Look below for the line with "INFO CENTER", then repeat it and all lines after it, exactly, minus any pictures.

Page-level text extractions:
----------------------------------------

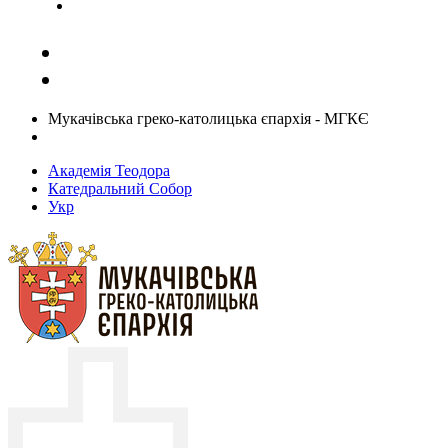
Задати запитання священику
Мукачівська греко-католицька єпархія - МГКЄ
Академія Теодора
Катедральний Собор
Укр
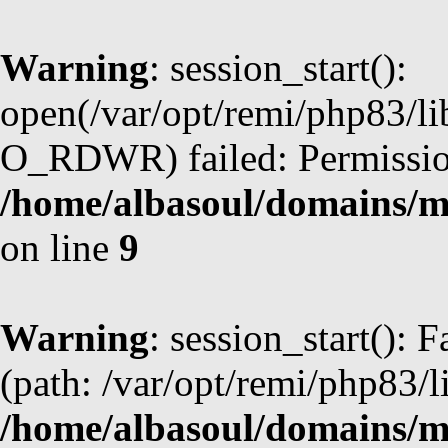
Warning
: session_start():
open(/var/opt/remi/php83/l
O_RDWR) failed: Permission
/home/albasoul/domains/m
on line
9
Warning
: session_start(): F
(path: /var/opt/remi/php83/l
/home/albasoul/domains/m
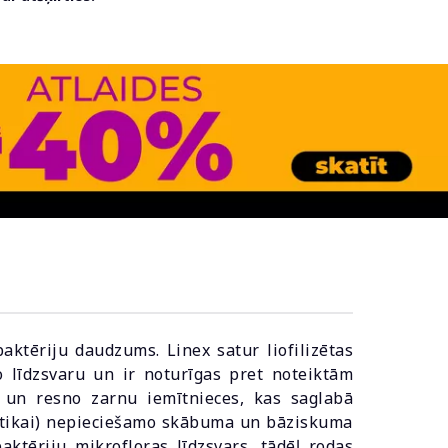
baktēriju daudzums. Linex satur liofilizētas
o līdzsvaru un ir noturīgas pret noteiktām
o un resno zarnu iemītnieces, kas saglabā
ltikai) nepieciešamo skābuma un bāziskuma
ktēriju mikrofloras līdzsvars, tādēļ rodas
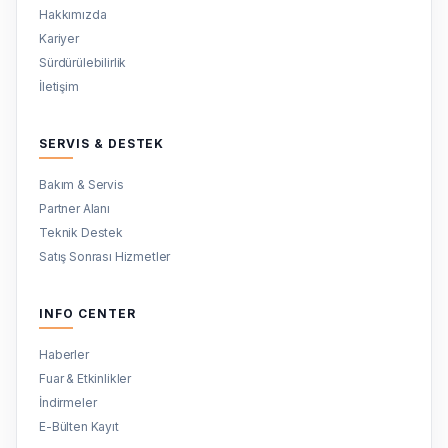
Hakkımızda
Kariyer
Sürdürülebilirlik
İletişim
SERVIS & DESTEK
Bakım & Servis
Partner Alanı
Teknik Destek
Satış Sonrası Hizmetler
INFO CENTER
Haberler
Fuar & Etkinlikler
İndirmeler
E-Bülten Kayıt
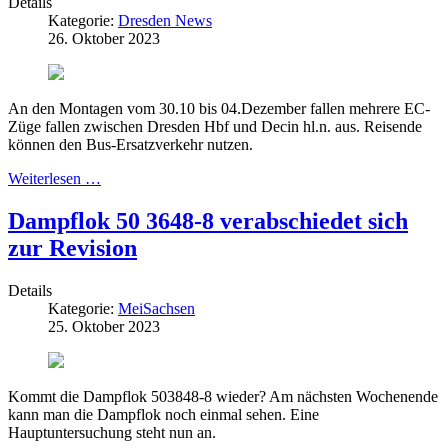
Details
Kategorie:
Dresden News
26. Oktober 2023
An den Montagen vom 30.10 bis 04.Dezember fallen mehrere EC-
Züge fallen zwischen Dresden Hbf und Decin hl.n. aus. Reisende
können den Bus-Ersatzverkehr nutzen.
Weiterlesen …
Dampflok 50 3648-8 verabschiedet sich
zur Revision
Details
Kategorie:
MeiSachsen
25. Oktober 2023
Kommt die Dampflok 503848-8 wieder? Am nächsten Wochenende
kann man die Dampflok noch einmal sehen. Eine
Hauptuntersuchung steht nun an.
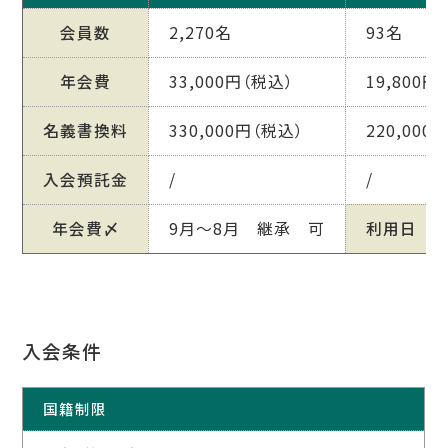
会員数
2,270名
93名
年会費
33,000円（税込）
19,800円
名義書換料
330,000円（税込）
220,000
入会預託金
/
/
年会費〆
9月～8月 継承 可
利用日
入会条件
国籍制限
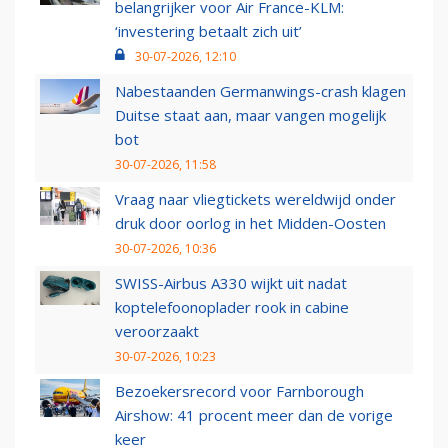
belangrijker voor Air France-KLM:
‘investering betaalt zich uit’
30-07-2026, 12:10
Nabestaanden Germanwings-crash klagen
Duitse staat aan, maar vangen mogelijk
bot
30-07-2026, 11:58
Vraag naar vliegtickets wereldwijd onder
druk door oorlog in het Midden-Oosten
30-07-2026, 10:36
SWISS-Airbus A330 wijkt uit nadat
koptelefoonoplader rook in cabine
veroorzaakt
30-07-2026, 10:23
Bezoekersrecord voor Farnborough
Airshow: 41 procent meer dan de vorige
keer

----------------------------------------

TASK ANSWER
INFO CENTER
Haberler
Fuar & Etkinlikler
İndirmeler
E-Bülten Kayıt
Details
Kategorie:
Dresden News
26. Oktober 2023
An den Montagen vom 30.10 bis 04.Dezember fallen mehrere EC-
Züge fallen zwischen Dresden Hbf und Decin hl.n. aus. Reisende
können den Bus-Ersatzverkehr nutzen.
Weiterlesen …
Dampflok 50 3648-8 verabschiedet sich
zur Revision
Details
Kategorie:
MeiSachsen
25. Oktober 2023
Kommt die Dampflok 503848-8 wieder? Am nächsten Wochenende
kann man die Dampflok noch einmal sehen. Eine
Hauptuntersuchung steht nun an.
会員数
2,270名
93名
年会費
33,000円（税込）
19,800円
名義書換料
330,000円（税込）
220,000
入会預託金
/
/
年会費〆
9月～8月 継承 可
利用日
入会条件
国籍制限
belangrijker voor Air France-KLM:
‘investering betaalt zich uit’
30-07-2026, 12:10
Nabestaanden Germanwings-crash klagen
Duitse staat aan, maar vangen mogelijk
bot
30-07-2026, 11:58
Vraag naar vliegtickets wereldwijd onder
druk door oorlog in het Midden-Oosten
30-07-2026, 10:36
SWISS-Airbus A330 wijkt uit nadat
koptelefoonoplader rook in cabine
veroorzaakt
30-07-2026, 10:23
Bezoekersrecord voor Farnborough
Airshow: 41 procent meer dan de vorige
keer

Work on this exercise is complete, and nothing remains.